• Beranda
  • Berita
  • Satgas: Kalimantan Barat dan Riau layak jadi acuan penanganan COVID-19

Satgas: Kalimantan Barat dan Riau layak jadi acuan penanganan COVID-19

5 Februari 2021 09:03 WIB
Satgas: Kalimantan Barat dan Riau layak jadi acuan penanganan COVID-19
Dokumentasi - Juru Bicara Satgas COVID-19 Prof Wiku Adisasmito memberikan keterangan pers perkembangan penanganan COVID-19 di Istana Kepresidenan Jakarta, Selasa (2/2/2021).

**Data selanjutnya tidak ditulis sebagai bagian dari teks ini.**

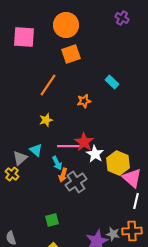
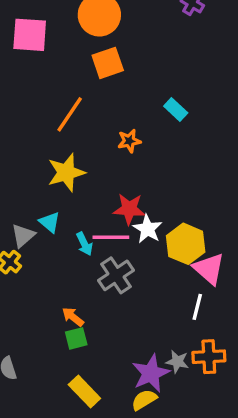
yellow star: (46, 120) -> (66, 172), size x1.6
red star: (84, 142) -> (129, 209), turned -30
pink line: (68, 146) -> (111, 237), moved
orange arrow: (63, 175) -> (73, 317), moved, turned 112
white line: (136, 201) -> (197, 307), moved

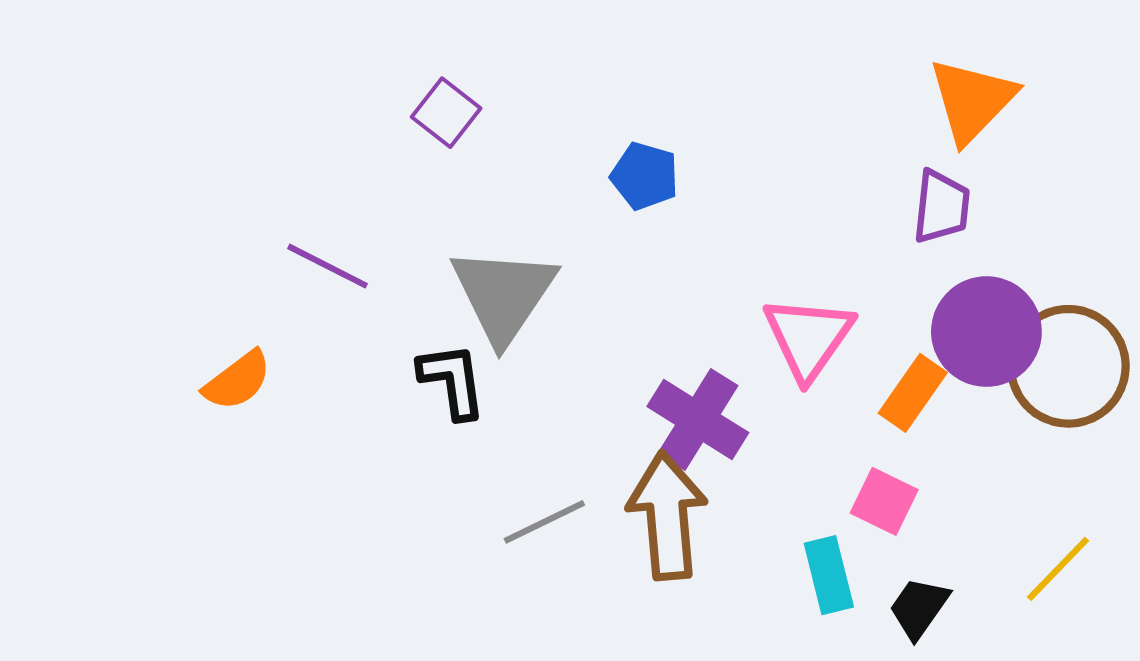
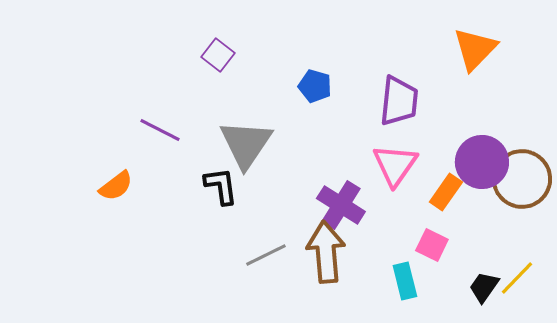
purple trapezoid: (941, 207) -> (399, 101), moved, size x1.4
black trapezoid: (919, 608) -> (484, 287), moved

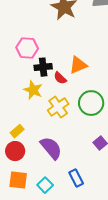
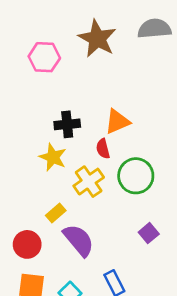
pink hexagon: (27, 48) -> (44, 57), moved
red semicircle: (60, 78) -> (103, 149), moved, turned 32
yellow rectangle: (17, 131) -> (56, 213), moved

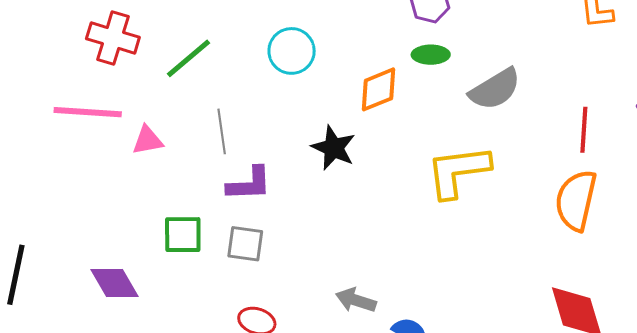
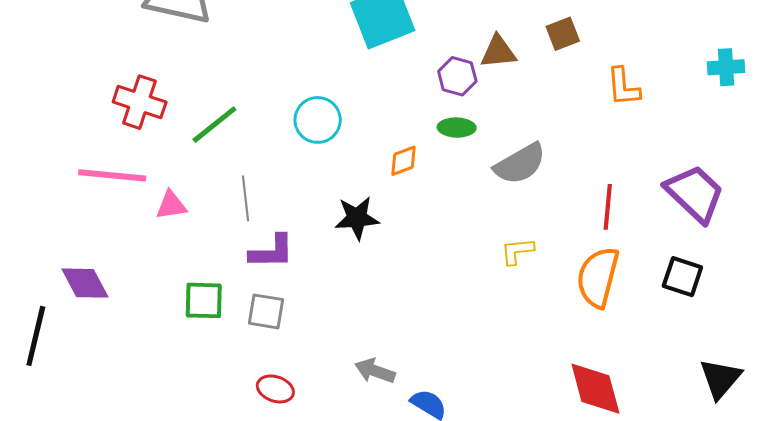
orange diamond: (379, 89) -> (404, 161), size x0.7
black star: (334, 148) -> (357, 218), turned -30
yellow L-shape: (458, 171) -> (517, 251), moved, size x0.5
purple diamond: (114, 283) -> (85, 283), moved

ANTARA/Tim Komunikasi Komite Penanganan Corona Virus Disease 2019 (COVID-19) dan Pemulihan Ekonomi Nasional/pri.
Satuan Tugas (Satgas) Penanganan COVID-19 mengemukakan Provinsi Kalimantan Barat dan Riau layak menjadi acuan bagi daerah lain karena memiliki zona kuning atau risiko rendah penularan COVID-19 yang mendominasi.

"Kami telah mengidentifikasi dengan pemerintah setempat untuk dapat mengidentifikasi upaya penanganan apa yang dilakukan di provinsi tersebut sehingga penularan dapat ditekan dengan baik," kata Juru Bicara Satgas Penanganan COVID-19 Prof Wiku Adisasmito dalam keterangan pers yang diterima ANTARA, Jakarta, Jumat.

Saat ini, Kalimantan Barat memiliki total 10 kabupaten/kota zona kuning atau 71 persen dari total kabupaten/kotanya, sementara zona oranye atau risiko sedang terdapat di empat kabupaten/kota.

Upaya khusus yang dilakukan Pemerintah Provinsi Kalimantan Barat adalah menjaga semua titik masuk ibu kota Pontianak, dengan koordinasi yang intensif antara satgas dan Dinas Kesehatan Kalimantan Barat, baik di titik bandara dan pelabuhan laut.

Pemerintah setempat juga menyiapkan swab PCR dan fasilitas karantina mandiri melalui unit pelatihan kesehatan yang fokus pada penjagaan kesehatan dan asupan gizi yang baik agar imunitas warga meningkat.

Kemudian, kata Wiku, penegakan disiplin protokol kesehatan juga dilakukan secara masif di wilayah itu.

Sementara Riau, katanya, memiliki delapan kabupaten/kota zona kuning atau 67 persen dari total kabupaten/kotanya.

Upaya penanganan yang dilakukan pemerintah setempat adalah penguatan pelacakan (tracing) dan penelusuran kontak erat, yang tidak hanya dilakukan pada keluarga, tetapi juga pada orang-orang yang berinteraksi dalam aktivitas selama 10-14 hari terakhir.

Meskipun kapasitas pengujian (testing) masih rendah, menurut Wiku, namun upaya dialihkan menjadi edukasi masif untuk isolasi mandiri selama 14 hari pada kontak erat.

Penyediaan tempat tidur tambahan pada ruang isolasi dan intensive care unit (ICU) rumah sakit rujukan juga menjadi pendorong peningkatan angka kesembuhan.

Selain itu, protokol kesehatan ditegakkan lebih serius dengan dibentuknya peraturan daerah tingkat provinsi sebagai payung hukum bagi 12 kabupaten/kota di Riau, untuk menegakkan protokol kesehatan dengan ketat.

"Kami harap apa yang dilakukan oleh kedua provinsi ini dapat menjadi contoh dan motivasi bagi provinsi lainnya agar meningkatkan penanganan semaksimal mungkin. Berlomba-lombalah untuk menekan penularan sehingga zonasi risikonya dapat berpindah menjadi zona kuning dan hijau," ujar Wiku.

Wiku menuturkan peta zonasi risiko merupakan salah satu bentuk kategorisasi tingkat penularan pada sebaran kabupaten/kota. Peta itu memudahkan untuk melihat risiko penularan pada masing-masing daerah di Indonesia.

Berdasarkan perkembangan terkini, warna yang mendominasi peta zonasi risiko penularan COVID-19 di Indonesia masih zona oranye atau risiko sedang, yang terdapat di 322 kabupaten/kota atau 63 persen dari total kabupaten/kota.

"Hal ini perlu menjadi perhatian seluruh pemerintah daerah dan masyarakat, penting untuk segera melakukan perbaikan," tutur Wiku.

Untuk itu, dia mendorong seluruh pemerintah daerah untuk meningkatkan upaya penanganan COVID-19 dalam rangka menekan laju penularan pandemik itu di masing-masing daerah.